FILIPINO households do not consume all the food on their dining tables, and the resulting wastage has grown into a problem that requires serious attention.
This finding is highlighted in the 2018 Expanded National Nutrition Survey conducted by the Department of Science and Technology’s Food and Nutrition Research Institute (FNRI).
According to the study, rice, vegetables and meat are the three most wasted foods in Filipino households. The bigger the household, the higher the waste. And rural households squander more food than their urban counterparts.
In terms of income class, households in the highest one-fifth or quintile had a bigger wastage than the poorest quintile.
“This implies that households incur more wastes when higher quantities are purchased, which most probably are not consumed and end up being thrown away due to spoilage.” the FNRI noted.
The study reflects a glaring disconnect: millions of Filipinos go hungry every year, but the average Filipino wastes 86 kilograms of food annually. The vast amounts of food that go uneaten and thrown away would have been enough to feed hungry stomachs.
Food waste is a global malaise. By one estimate, as much as 40 percent of food, or 2.5 billion tons, around the world is wasted every year. The wastage is enough to feed 3 billion people.
Food waste impacts the environment as well, and is already recognized as one of the drivers of climate change. Estimates suggest that 8 to 10 percent of greenhouse gas emissions are associated with food that is not consumed.
“The increasing and persistent global demand for food is also driving fertile land useless while contributing to more land degradation and deforestation, which as a result, destroys our precious natural habitats and biodiversity, limiting the services that they provide and disrupting entire ecosystems,” according to one study.
The Philippines is struggling with its own food security woes. We ranked 69th among the 119 countries in the Global Hunger Index of 2018, indicating a “serious level of hunger incidence.”
Fifteen percent of the population experience “severe food anxiety,” the highest rate among five Southeast Asian countries.
Based on monitoring by the World Food Program last year, one out of 10 Philippine households is food insecure. The problem is most acute in the Bangsamoro Autonomous Region in Muslim Mindanao, Eastern Visayas and Soccsksargen, three of the country’s poorest regions.
Addressing food waste must be a multisectoral effort if it is to be effective. The United Nations has made curbing food waste a Sustainable Development Goal (SDG) target. SDG 12.3 aims to cut by half per capita global food waste at the retail and consumer levels, and reduce food losses along production and supply chains by 2030.

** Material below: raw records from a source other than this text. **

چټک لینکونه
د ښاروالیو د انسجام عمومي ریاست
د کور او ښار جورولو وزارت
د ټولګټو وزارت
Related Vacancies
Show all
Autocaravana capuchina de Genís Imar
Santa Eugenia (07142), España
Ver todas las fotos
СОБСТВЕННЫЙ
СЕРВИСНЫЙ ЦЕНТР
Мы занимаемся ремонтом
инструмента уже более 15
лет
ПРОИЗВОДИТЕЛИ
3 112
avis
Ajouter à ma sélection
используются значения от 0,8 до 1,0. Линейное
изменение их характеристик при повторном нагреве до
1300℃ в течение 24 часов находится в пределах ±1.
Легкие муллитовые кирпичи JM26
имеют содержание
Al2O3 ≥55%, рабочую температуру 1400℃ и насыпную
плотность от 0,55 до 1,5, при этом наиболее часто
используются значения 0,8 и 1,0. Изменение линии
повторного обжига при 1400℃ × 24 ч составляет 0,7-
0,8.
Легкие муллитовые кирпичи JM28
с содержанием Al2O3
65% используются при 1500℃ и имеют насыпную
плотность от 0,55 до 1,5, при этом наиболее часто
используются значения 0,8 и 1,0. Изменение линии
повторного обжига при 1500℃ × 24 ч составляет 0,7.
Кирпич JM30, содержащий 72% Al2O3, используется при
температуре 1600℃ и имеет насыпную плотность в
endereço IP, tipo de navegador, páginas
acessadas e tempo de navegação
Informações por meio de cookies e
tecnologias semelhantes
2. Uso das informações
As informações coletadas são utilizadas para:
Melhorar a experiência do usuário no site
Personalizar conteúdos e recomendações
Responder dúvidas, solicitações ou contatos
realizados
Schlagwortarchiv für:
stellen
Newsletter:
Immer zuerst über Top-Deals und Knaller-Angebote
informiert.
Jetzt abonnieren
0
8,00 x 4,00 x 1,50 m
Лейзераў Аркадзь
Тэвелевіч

In its 2022 State of Food Security and Nutrition in the World report, the Food and Agriculture Organization (FAO) suggested increasing efforts “to measure food and inedible parts wasted at retail and consumer level and track food waste generation in kilograms per capita at country level.”
The World Food Program noted that Filipino households with heads who only had a primary or elementary education “are more likely to be food insecure.” That could be a cue for the government to include food security in school curriculums to raise family awareness on managing food needs.
Food manufacturers and dining establishments can do their share by donating surplus food to charitable and social work institutions instead of throwing it out as garbage.
FNRI Director Imelda Angeles-Agdeppa stressed the need for new strategies to focus on reducing plate waste, which is beneficial from a nutritional, economic and environmental point of view.
Training people to prepare and choose less food in terms of portion and meal size reduction and formulating policies on waste reduction could be an effective strategy in preventing additional food waste, Angeles-Agdeppa said.
The FAO is urging governments to rethink how to reallocate their budgets “to make them more cost-effective and efficient in reducing the cost of nutritious foods and increasing the availability and affordability of healthy diets, sustainably and leaving no one behind.”
It will be in the Philippines’ best interest to heed FAO’s suggestion.